Demonstrating that being gay was no obstacle to striaght marriage in these years, Hurlbert eventually married at 60 while Higginson married twice. Mary Channing died in 1877. Two years later Higginson married Mary Potter Thacher, with whom he had two daughters, one of whom survived into adulthood.[7]
Eventually Hurlbert refused even to reply to the monthly letters Higginson would not stop writing him. “Give too much love to the dearest and fairest and oh!
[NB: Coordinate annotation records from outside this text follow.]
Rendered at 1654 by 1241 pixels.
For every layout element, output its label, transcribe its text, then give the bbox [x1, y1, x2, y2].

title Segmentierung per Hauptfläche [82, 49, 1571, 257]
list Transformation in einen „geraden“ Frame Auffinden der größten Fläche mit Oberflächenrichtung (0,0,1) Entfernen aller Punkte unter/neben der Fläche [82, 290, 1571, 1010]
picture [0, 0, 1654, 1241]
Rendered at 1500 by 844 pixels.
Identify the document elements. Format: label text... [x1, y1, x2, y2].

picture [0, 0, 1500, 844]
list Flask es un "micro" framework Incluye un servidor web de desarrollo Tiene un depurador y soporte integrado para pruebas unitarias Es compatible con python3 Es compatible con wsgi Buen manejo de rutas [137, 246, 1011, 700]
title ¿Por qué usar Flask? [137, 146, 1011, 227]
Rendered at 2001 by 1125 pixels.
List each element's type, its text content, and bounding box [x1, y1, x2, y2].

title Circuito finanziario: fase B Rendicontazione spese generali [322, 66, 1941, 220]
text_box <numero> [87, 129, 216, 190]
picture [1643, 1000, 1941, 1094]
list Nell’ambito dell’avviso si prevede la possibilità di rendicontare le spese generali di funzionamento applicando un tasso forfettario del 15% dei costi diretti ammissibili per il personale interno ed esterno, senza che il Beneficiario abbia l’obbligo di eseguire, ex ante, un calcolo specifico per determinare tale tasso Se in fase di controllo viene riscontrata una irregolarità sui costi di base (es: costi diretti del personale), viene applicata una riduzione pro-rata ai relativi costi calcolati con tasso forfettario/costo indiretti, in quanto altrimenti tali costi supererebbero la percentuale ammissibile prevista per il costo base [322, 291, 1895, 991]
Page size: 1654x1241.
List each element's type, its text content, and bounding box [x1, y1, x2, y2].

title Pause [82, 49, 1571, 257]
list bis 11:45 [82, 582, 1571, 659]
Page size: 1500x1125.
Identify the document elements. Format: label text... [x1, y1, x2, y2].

What sad dissatisfactions,” confided Higginson to his journal, feeling only slightly less trapped, one imagines, than his friend. Though one of Higginson’s biographers does assert he sent no note of congratulation when Hurlbert married at nearly sixty, Higginson, though long estranged from Hurlbert, never spoke ill of his friend and remained, in one scholar’s view, “ever hopeful,” though so many years later it is hard to know the details. One biographer of Higginson, James W. Tuttleton, calls Hurlbert “a breaker of many female hearts and the disappointer of many high hopes” generally, his life in the end “destroyed by personal licentiousness and social scandal.” Tilden Edelstein calls his life “scandalous.” But both affirm the unusualness of Hurlbert and Higginson’s friendship. Tuttleton says, “Their relationship had been a curious one … . Higginson was half in love with him,” while Edelstein reports one observer as saying the letters that passed between Higginson and Hurlbert were “more like those between man and woman than between two men.” After the era’s fashion, Higginson wrote a book about it, but thinly veiled, and Tuttleton goes so far as to assert “the genesis of Higginson’s only novel, Malbone, was Higginson’s youthful disillusionment with a divinity school friend of the 1840’s, William Hurlbert.”
Thomas Wentworth Higginson comes up also in Roger Austen’s Genteel Pagan, a study of the life and work of the gay novelist Charles Warren Stoddard: as it turns out, he was a correspondent of Stoddard, the author of famously homoerotic travel stories set in the South Pacific, experiences with natives which were manly in another sense, a homoerotic sense.
In 1891, Higginson became one of the founders of the Society of American Friends of Russian Freedom (SAFRF). He edited its public appeal "To the Friends of Russian Freedom". Later, in 1907 Higginson was the vice-president of the SAFRF. In 1905, he joined with Jack London, Clarence Darrow, and Upton Sinclair to form the Intercollegiate Socialist Society.[33] Higginson was an Advisory Editor for the second attempt at the Massachusetts Magazine. Higginson died May 9, 1911, and is buried in Cambridge Cemetery in Cambridge, Massachusetts at the intersection of Riverview, Lawn, and Prospect paths.[34][35]